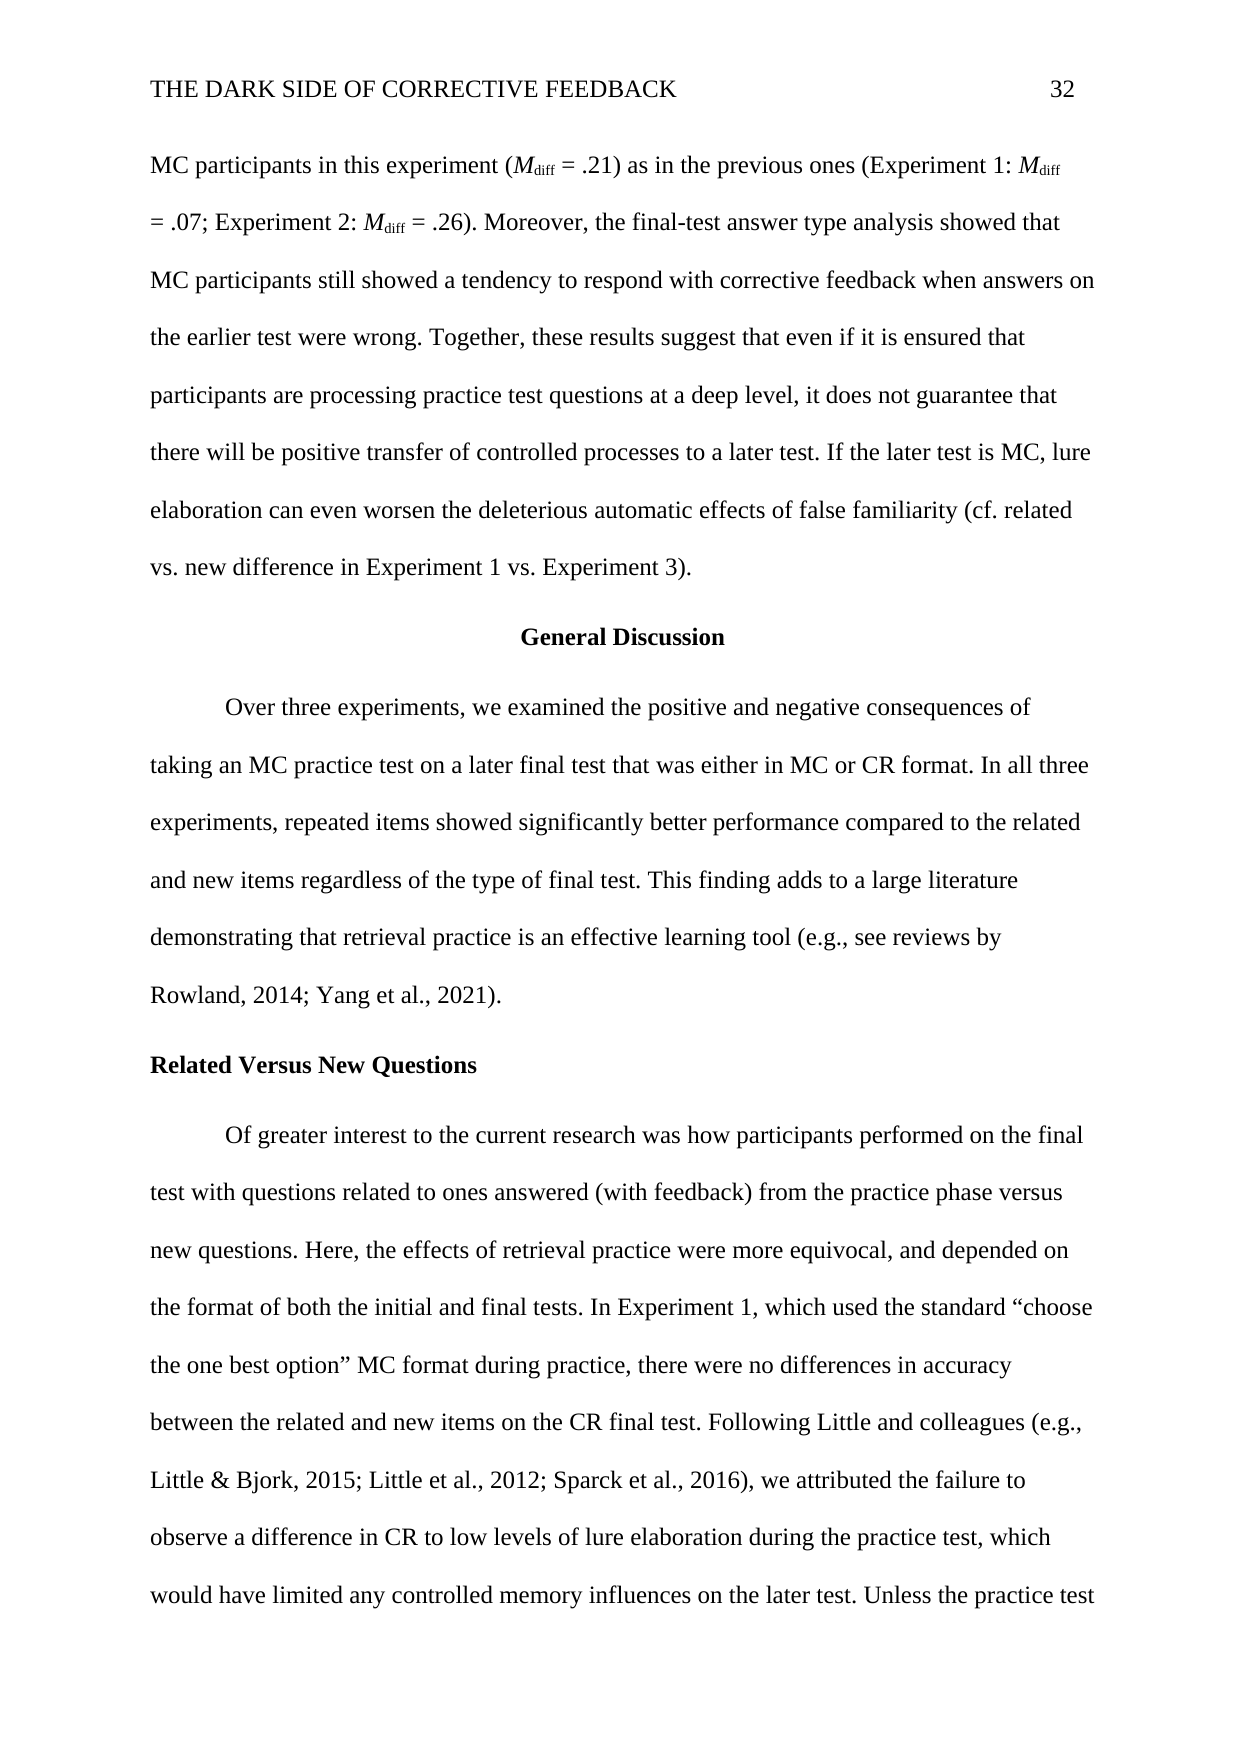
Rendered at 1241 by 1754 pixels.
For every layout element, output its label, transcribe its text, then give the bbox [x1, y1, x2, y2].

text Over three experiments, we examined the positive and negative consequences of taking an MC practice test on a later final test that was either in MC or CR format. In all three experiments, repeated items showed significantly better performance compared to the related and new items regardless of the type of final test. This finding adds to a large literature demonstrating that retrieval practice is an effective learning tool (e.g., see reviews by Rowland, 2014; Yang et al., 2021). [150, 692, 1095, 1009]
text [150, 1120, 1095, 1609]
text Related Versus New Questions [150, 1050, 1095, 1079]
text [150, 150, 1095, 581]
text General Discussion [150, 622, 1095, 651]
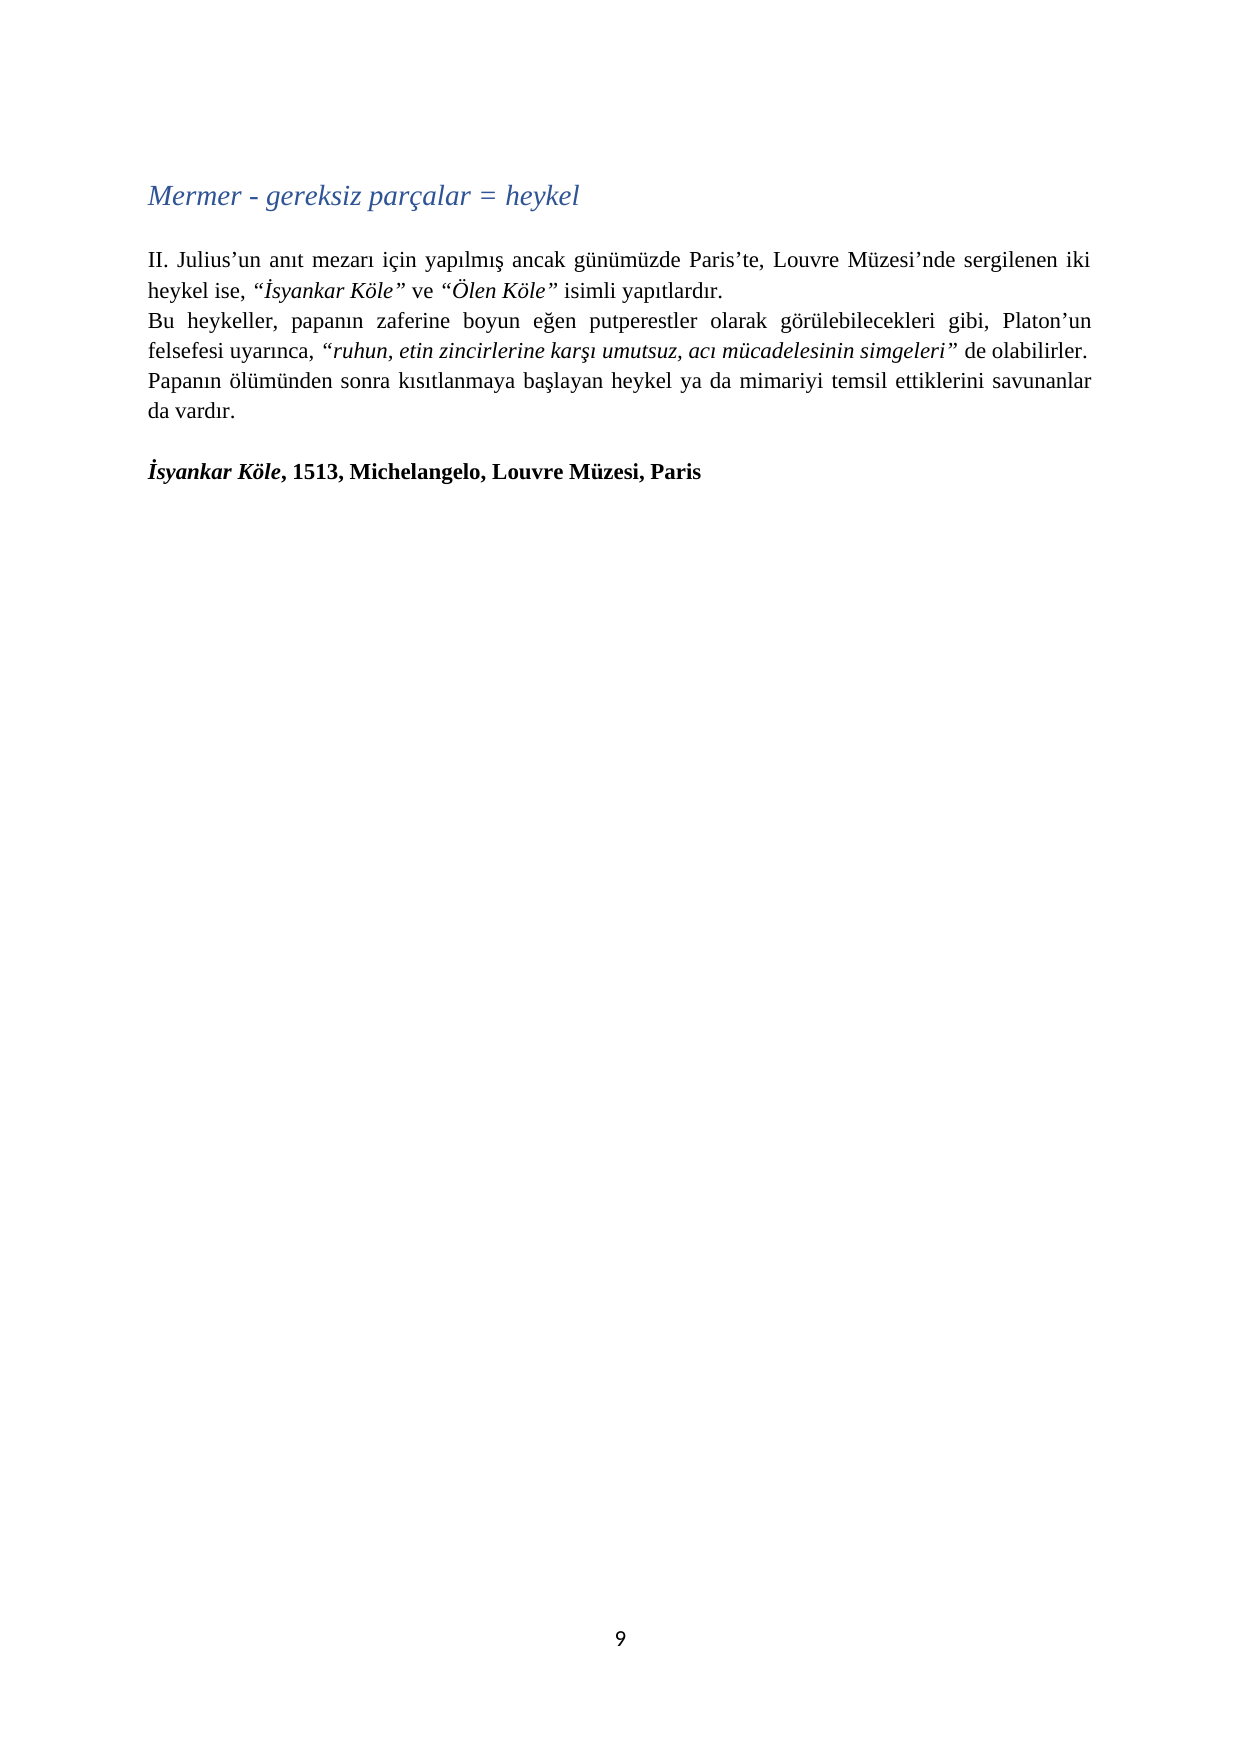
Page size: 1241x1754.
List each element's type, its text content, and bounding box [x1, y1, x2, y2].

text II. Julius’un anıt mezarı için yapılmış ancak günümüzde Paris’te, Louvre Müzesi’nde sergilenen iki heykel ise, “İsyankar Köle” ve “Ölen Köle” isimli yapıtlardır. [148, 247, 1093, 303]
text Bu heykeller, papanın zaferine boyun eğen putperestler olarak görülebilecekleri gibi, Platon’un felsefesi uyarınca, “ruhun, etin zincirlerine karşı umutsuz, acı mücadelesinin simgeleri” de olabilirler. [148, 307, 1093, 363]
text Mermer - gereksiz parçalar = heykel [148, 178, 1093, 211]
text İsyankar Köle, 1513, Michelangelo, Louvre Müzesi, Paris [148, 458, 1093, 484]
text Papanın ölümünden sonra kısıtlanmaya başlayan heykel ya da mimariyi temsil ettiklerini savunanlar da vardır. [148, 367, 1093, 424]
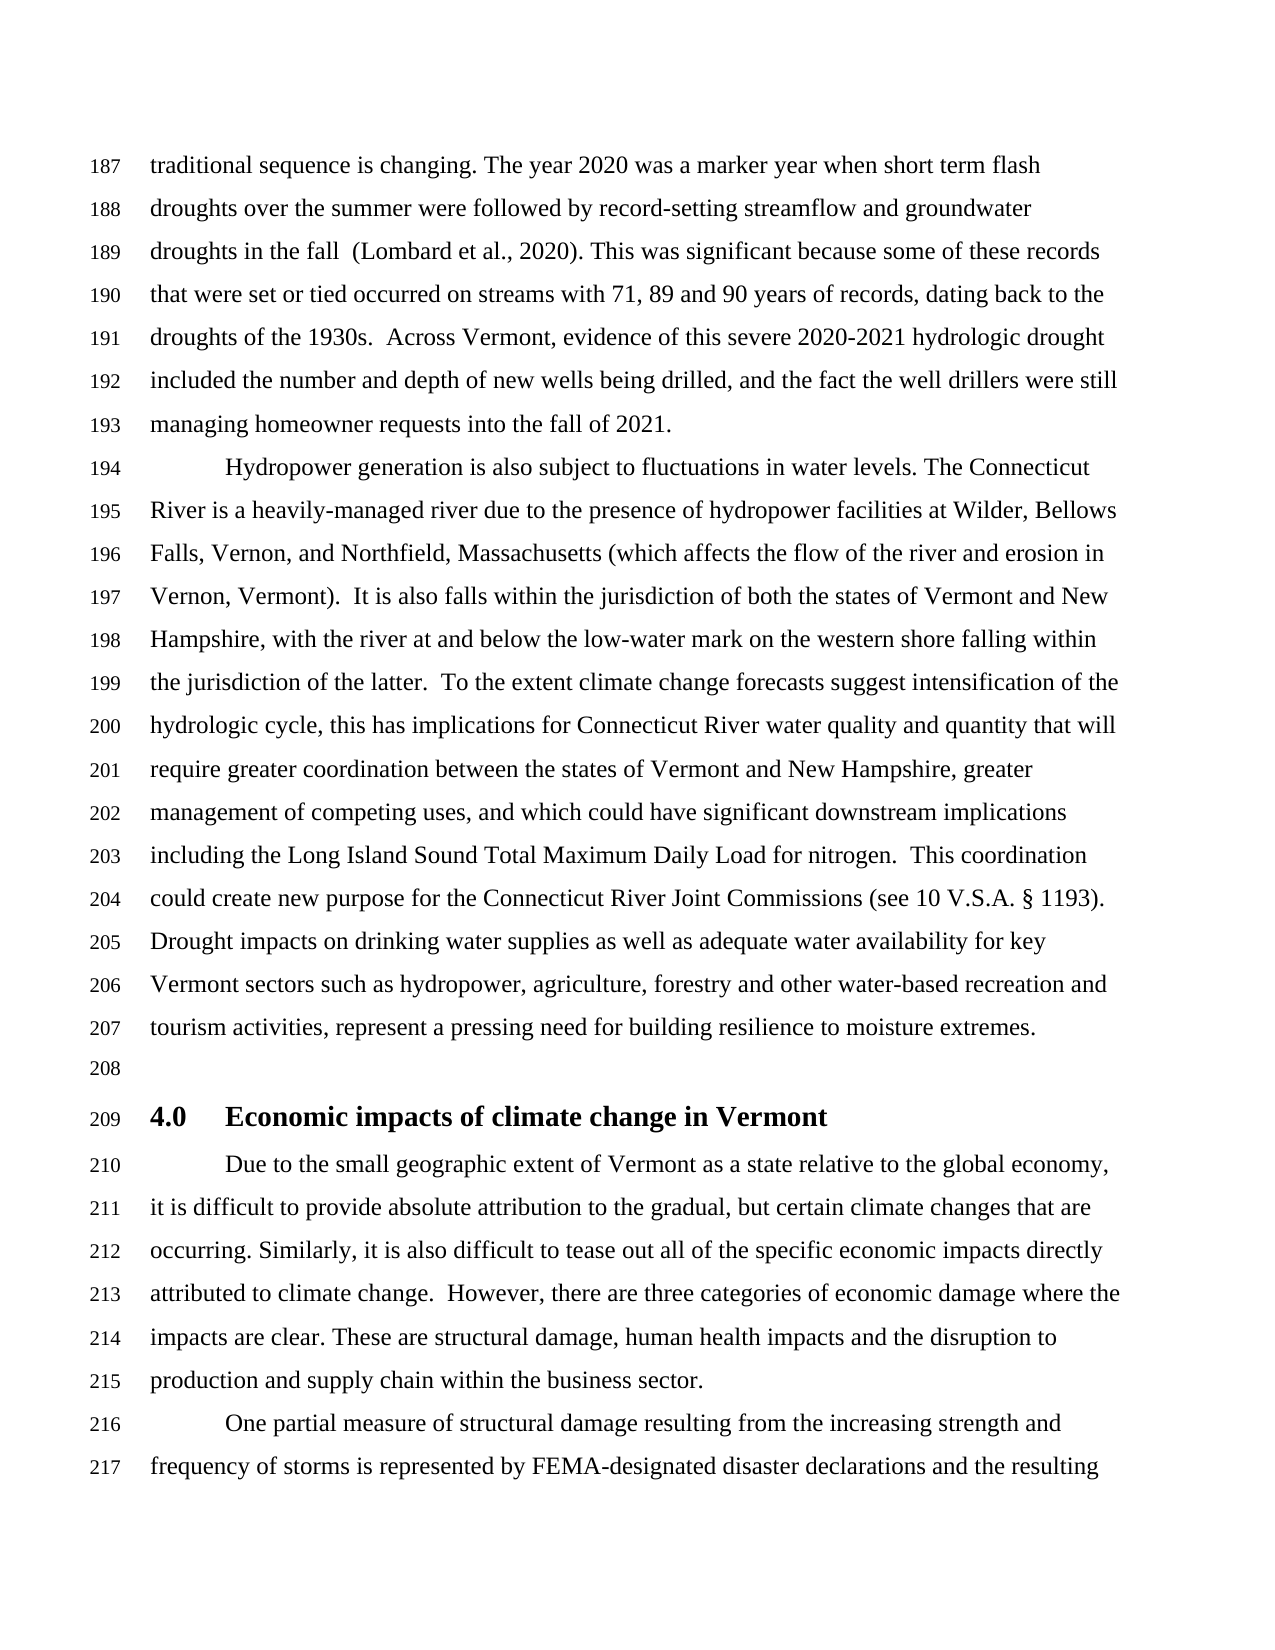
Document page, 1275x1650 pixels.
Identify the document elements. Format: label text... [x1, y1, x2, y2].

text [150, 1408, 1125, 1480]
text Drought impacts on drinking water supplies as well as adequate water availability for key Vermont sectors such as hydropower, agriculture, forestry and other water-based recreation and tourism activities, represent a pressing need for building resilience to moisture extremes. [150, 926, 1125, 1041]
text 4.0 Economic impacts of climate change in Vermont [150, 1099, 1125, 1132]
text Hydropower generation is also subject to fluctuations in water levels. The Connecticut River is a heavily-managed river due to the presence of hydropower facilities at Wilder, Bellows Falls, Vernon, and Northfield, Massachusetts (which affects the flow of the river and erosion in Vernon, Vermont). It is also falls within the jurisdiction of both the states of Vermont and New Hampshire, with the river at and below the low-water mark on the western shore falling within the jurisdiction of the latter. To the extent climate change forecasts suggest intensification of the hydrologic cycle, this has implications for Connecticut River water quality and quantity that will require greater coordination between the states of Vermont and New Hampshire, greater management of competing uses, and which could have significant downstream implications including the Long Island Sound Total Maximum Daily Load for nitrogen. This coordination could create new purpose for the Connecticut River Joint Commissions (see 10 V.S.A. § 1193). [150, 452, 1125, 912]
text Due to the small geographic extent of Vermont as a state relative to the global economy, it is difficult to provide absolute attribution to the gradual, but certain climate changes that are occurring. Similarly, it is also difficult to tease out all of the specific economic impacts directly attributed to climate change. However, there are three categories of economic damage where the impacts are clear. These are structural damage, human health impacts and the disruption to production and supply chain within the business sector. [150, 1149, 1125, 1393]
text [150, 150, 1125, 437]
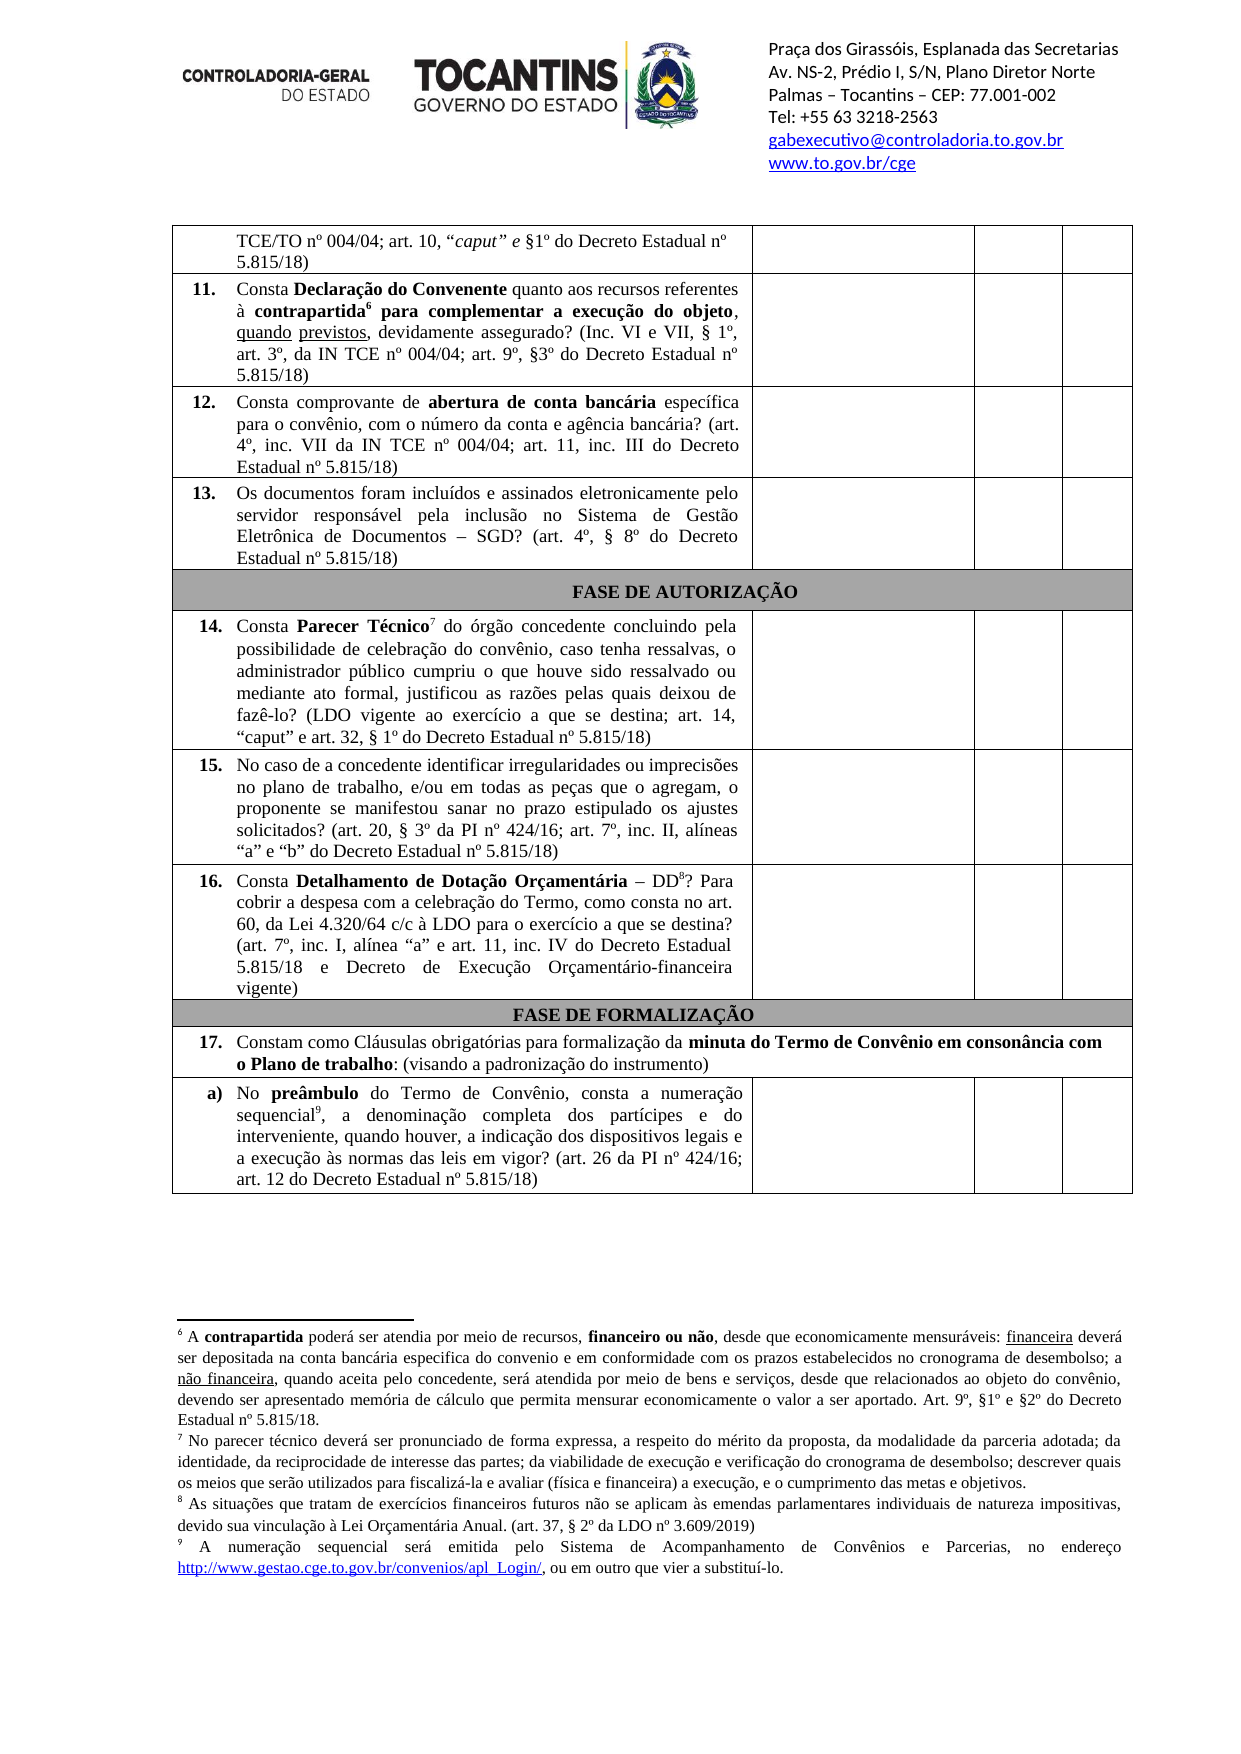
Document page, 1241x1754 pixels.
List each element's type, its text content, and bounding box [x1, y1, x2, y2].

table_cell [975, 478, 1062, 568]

■ ■ ■ ■

DIRECTIONS:
Return all the data above as written, leaving out only the pictures.

RESULT OF THE TASK:
Rendered at 1241 by 1754 pixels.
For every layout element, output its label, transcribe its text, then give the bbox [x1, y1, x2, y2].

text Over three experiments, we examined the positive and negative consequences of taking an MC practice test on a later final test that was either in MC or CR format. In all three experiments, repeated items showed significantly better performance compared to the related and new items regardless of the type of final test. This finding adds to a large literature demonstrating that retrieval practice is an effective learning tool (e.g., see reviews by Rowland, 2014; Yang et al., 2021). [150, 692, 1095, 1009]
text [150, 1120, 1095, 1609]
text Related Versus New Questions [150, 1050, 1095, 1079]
text [150, 150, 1095, 581]
text General Discussion [150, 622, 1095, 651]
Page size: 1241x1754.
List each element's type, its text content, and bounding box [x1, y1, x2, y2].

text II. Julius’un anıt mezarı için yapılmış ancak günümüzde Paris’te, Louvre Müzesi’nde sergilenen iki heykel ise, “İsyankar Köle” ve “Ölen Köle” isimli yapıtlardır. [148, 247, 1093, 303]
text Bu heykeller, papanın zaferine boyun eğen putperestler olarak görülebilecekleri gibi, Platon’un felsefesi uyarınca, “ruhun, etin zincirlerine karşı umutsuz, acı mücadelesinin simgeleri” de olabilirler. [148, 307, 1093, 363]
text Mermer - gereksiz parçalar = heykel [148, 178, 1093, 211]
text İsyankar Köle, 1513, Michelangelo, Louvre Müzesi, Paris [148, 458, 1093, 484]
text Papanın ölümünden sonra kısıtlanmaya başlayan heykel ya da mimariyi temsil ettiklerini savunanlar da vardır. [148, 367, 1093, 424]
Document page, 1275x1650 pixels.
Identify the document elements. Format: label text... [x1, y1, x2, y2].

text [150, 1408, 1125, 1480]
text Drought impacts on drinking water supplies as well as adequate water availability for key Vermont sectors such as hydropower, agriculture, forestry and other water-based recreation and tourism activities, represent a pressing need for building resilience to moisture extremes. [150, 926, 1125, 1041]
text 4.0 Economic impacts of climate change in Vermont [150, 1099, 1125, 1132]
text Hydropower generation is also subject to fluctuations in water levels. The Connecticut River is a heavily-managed river due to the presence of hydropower facilities at Wilder, Bellows Falls, Vernon, and Northfield, Massachusetts (which affects the flow of the river and erosion in Vernon, Vermont). It is also falls within the jurisdiction of both the states of Vermont and New Hampshire, with the river at and below the low-water mark on the western shore falling within the jurisdiction of the latter. To the extent climate change forecasts suggest intensification of the hydrologic cycle, this has implications for Connecticut River water quality and quantity that will require greater coordination between the states of Vermont and New Hampshire, greater management of competing uses, and which could have significant downstream implications including the Long Island Sound Total Maximum Daily Load for nitrogen. This coordination could create new purpose for the Connecticut River Joint Commissions (see 10 V.S.A. § 1193). [150, 452, 1125, 912]
text Due to the small geographic extent of Vermont as a state relative to the global economy, it is difficult to provide absolute attribution to the gradual, but certain climate changes that are occurring. Similarly, it is also difficult to tease out all of the specific economic impacts directly attributed to climate change. However, there are three categories of economic damage where the impacts are clear. These are structural damage, human health impacts and the disruption to production and supply chain within the business sector. [150, 1149, 1125, 1393]
text [150, 150, 1125, 437]
Document page, 1241x1754 pixels.
List each element's type, its text content, and bounding box [x1, y1, x2, y2].

table_cell [975, 478, 1062, 568]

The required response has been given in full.